* Recorded information
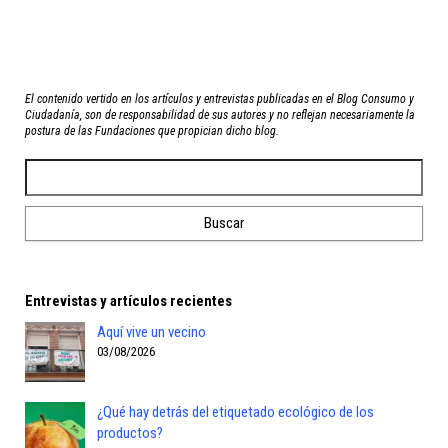
El contenido vertido en los artículos y entrevistas publicadas en el Blog Consumo y
Ciudadanía, son de responsabilidad de sus autores y no reflejan necesariamente la
postura de las Fundaciones que propician dicho blog.
Entrevistas y artículos recientes
Aquí vive un vecino
03/08/2026
¿Qué hay detrás del etiquetado ecológico de los
productos?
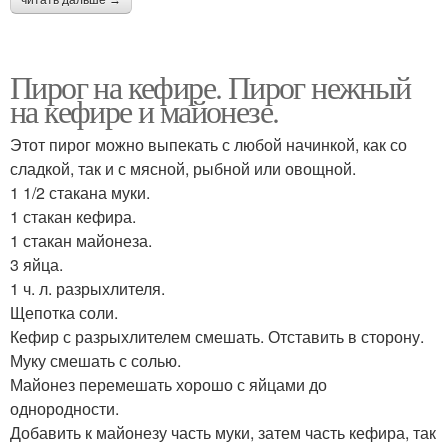
читать дальше →
Пирог на кефире. Пирог нежный
на кефире и майонезе.
Этот пирог можно выпекать с любой начинкой, как со
сладкой, так и с мясной, рыбной или овощной.
1 1/2 стакана муки.
1 стакан кефира.
1 стакан майонеза.
3 яйца.
1 ч. л. разрыхлителя.
Щепотка соли.
Кефир с разрыхлителем смешать. Отставить в сторону.
Муку смешать с солью.
Майонез перемешать хорошо с яйцами до
однородности.
Добавить к майонезу часть муки, затем часть кефира, так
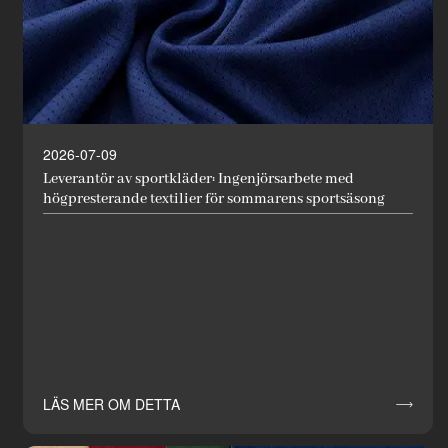
2026-07-09
Leverantör av sportkläder: Ingenjörsarbete med
högpresterande textilier för sommarens sportsäsong
LÄS MER OM DETTA

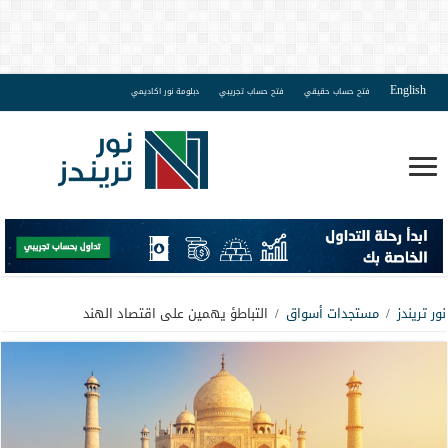
English
فتح حساب حقيقي
فتح حساب تجريبي
دبلومة نور اكاديمي
نور تريندز
/
مستجدات أسواق
/
التباطؤ يهمين على اقتصاد الهند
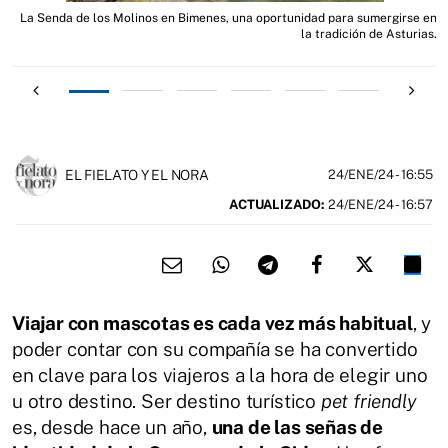
n
La Senda de los Molinos en Bimenes, una oportunidad para sumergirse en
.
la tradición de Asturias.
EL FIELATO Y EL NORA
24/ENE/24
- 16:55
ACTUALIZADO:
24/ENE/24 - 16:57
Viajar con mascotas es cada vez más habitual
, y
poder contar con su compañía se ha convertido
en clave para los viajeros a la hora de elegir uno
u otro destino. Ser destino turístico
pet friendly
es, desde hace un año,
una de las señas de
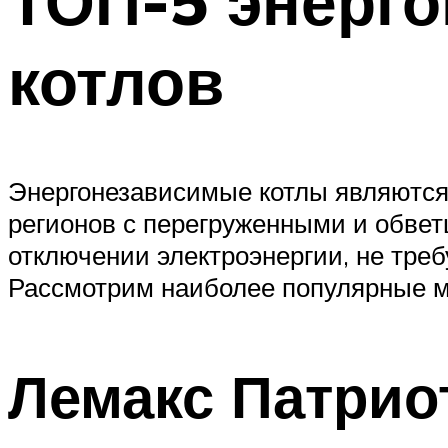
ТОП-5 энерг
котлов
Энергонезависимые котлы являются
регионов с перегруженными и обве
отключении электроэнергии, не тре
Рассмотрим наиболее популярные м
Лемакс Патриот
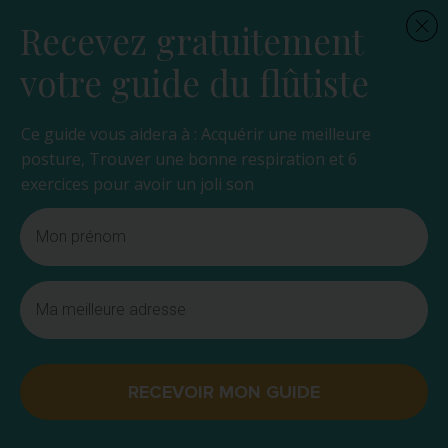
Recevez gratuitement
votre guide du flûtiste
Ce guide vous aidera à : Acquérir une meilleure
posture, Trouver une bonne respiration et 6
exercices pour avoir un joli son
RECEVOIR MON GUIDE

* To-do item
Wherever a line in the data above contains the word "artículos", copy that line.

* Answer space
El contenido vertido en los artículos y entrevistas publicadas en el Blog Consumo y
Entrevistas y artículos recientes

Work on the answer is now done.